** Input data follows **
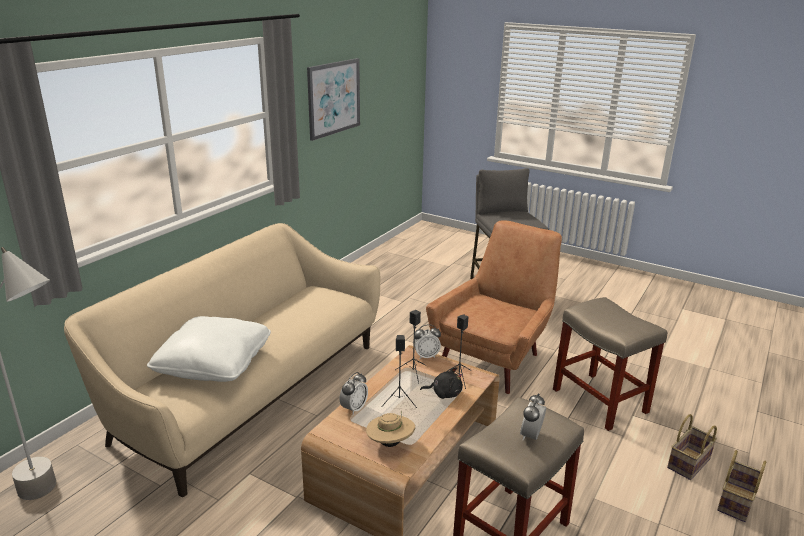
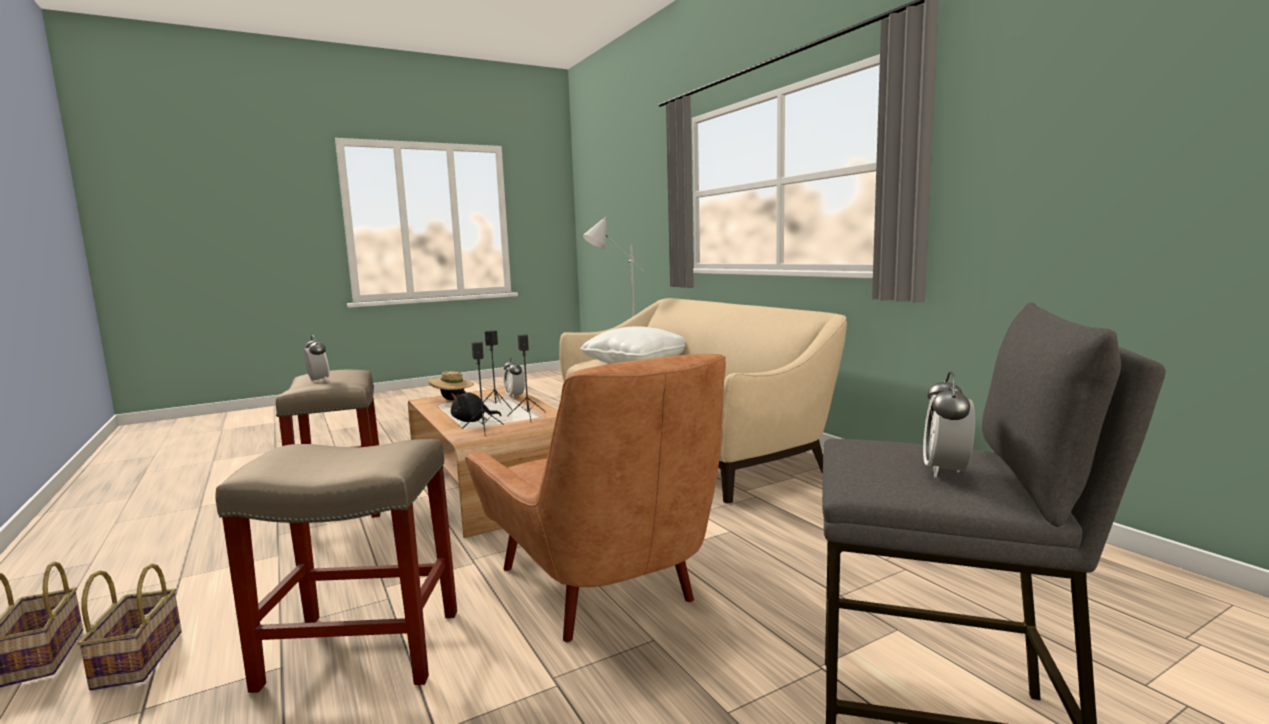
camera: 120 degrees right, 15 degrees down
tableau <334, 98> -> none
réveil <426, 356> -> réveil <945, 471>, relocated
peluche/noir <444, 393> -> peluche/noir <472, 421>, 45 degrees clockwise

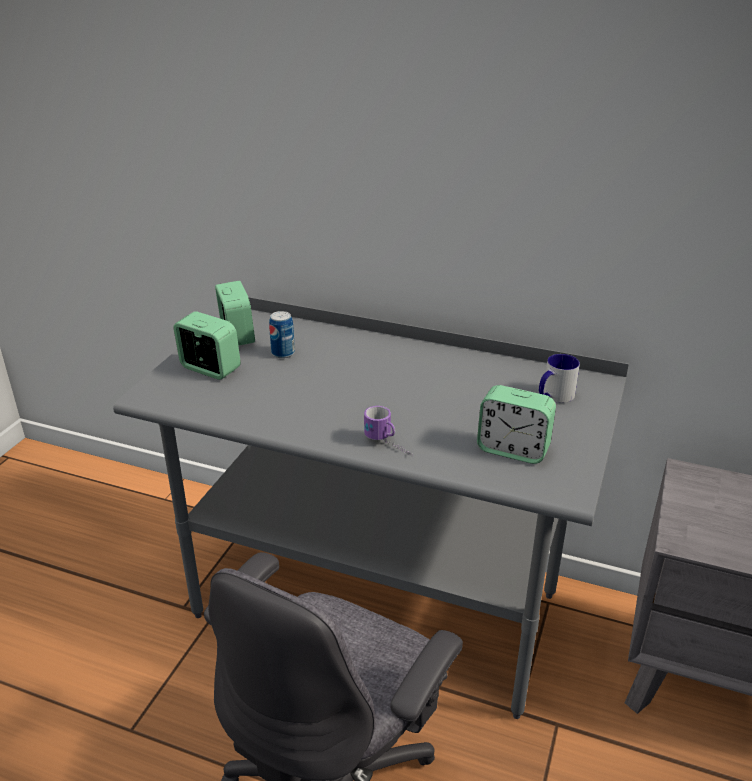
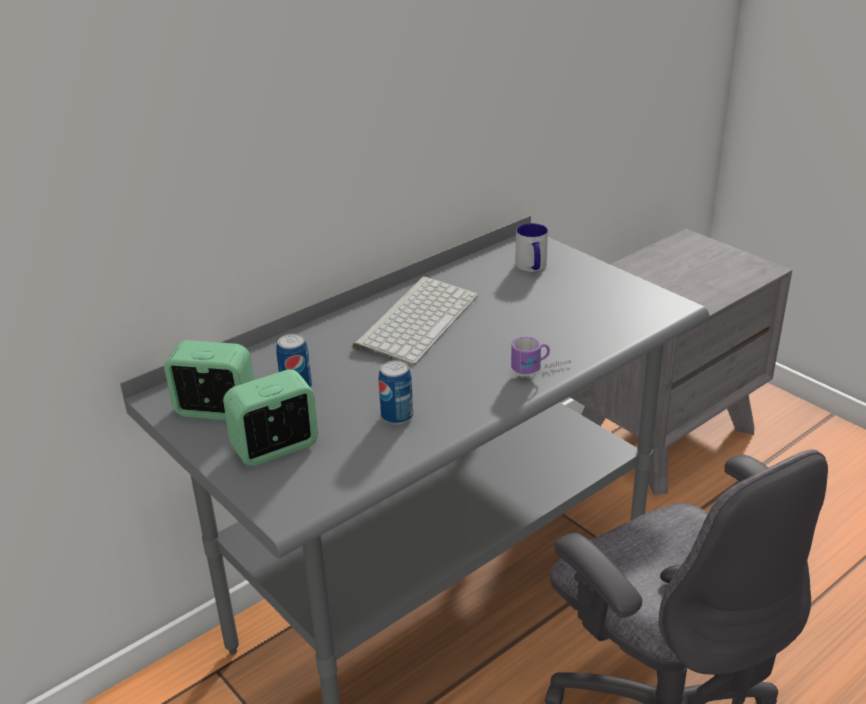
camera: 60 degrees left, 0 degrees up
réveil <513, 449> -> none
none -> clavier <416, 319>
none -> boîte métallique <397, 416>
** End of Input data **
**Task**
When you reach the line that contains "peluche/noir <444, 393>", start reproducing, and continue word for word to the end of the records; skip all pictures.

**Worked solution**
peluche/noir <444, 393> -> peluche/noir <472, 421>, 45 degrees clockwise

camera: 60 degrees left, 0 degrees up
réveil <513, 449> -> none
none -> clavier <416, 319>
none -> boîte métallique <397, 416>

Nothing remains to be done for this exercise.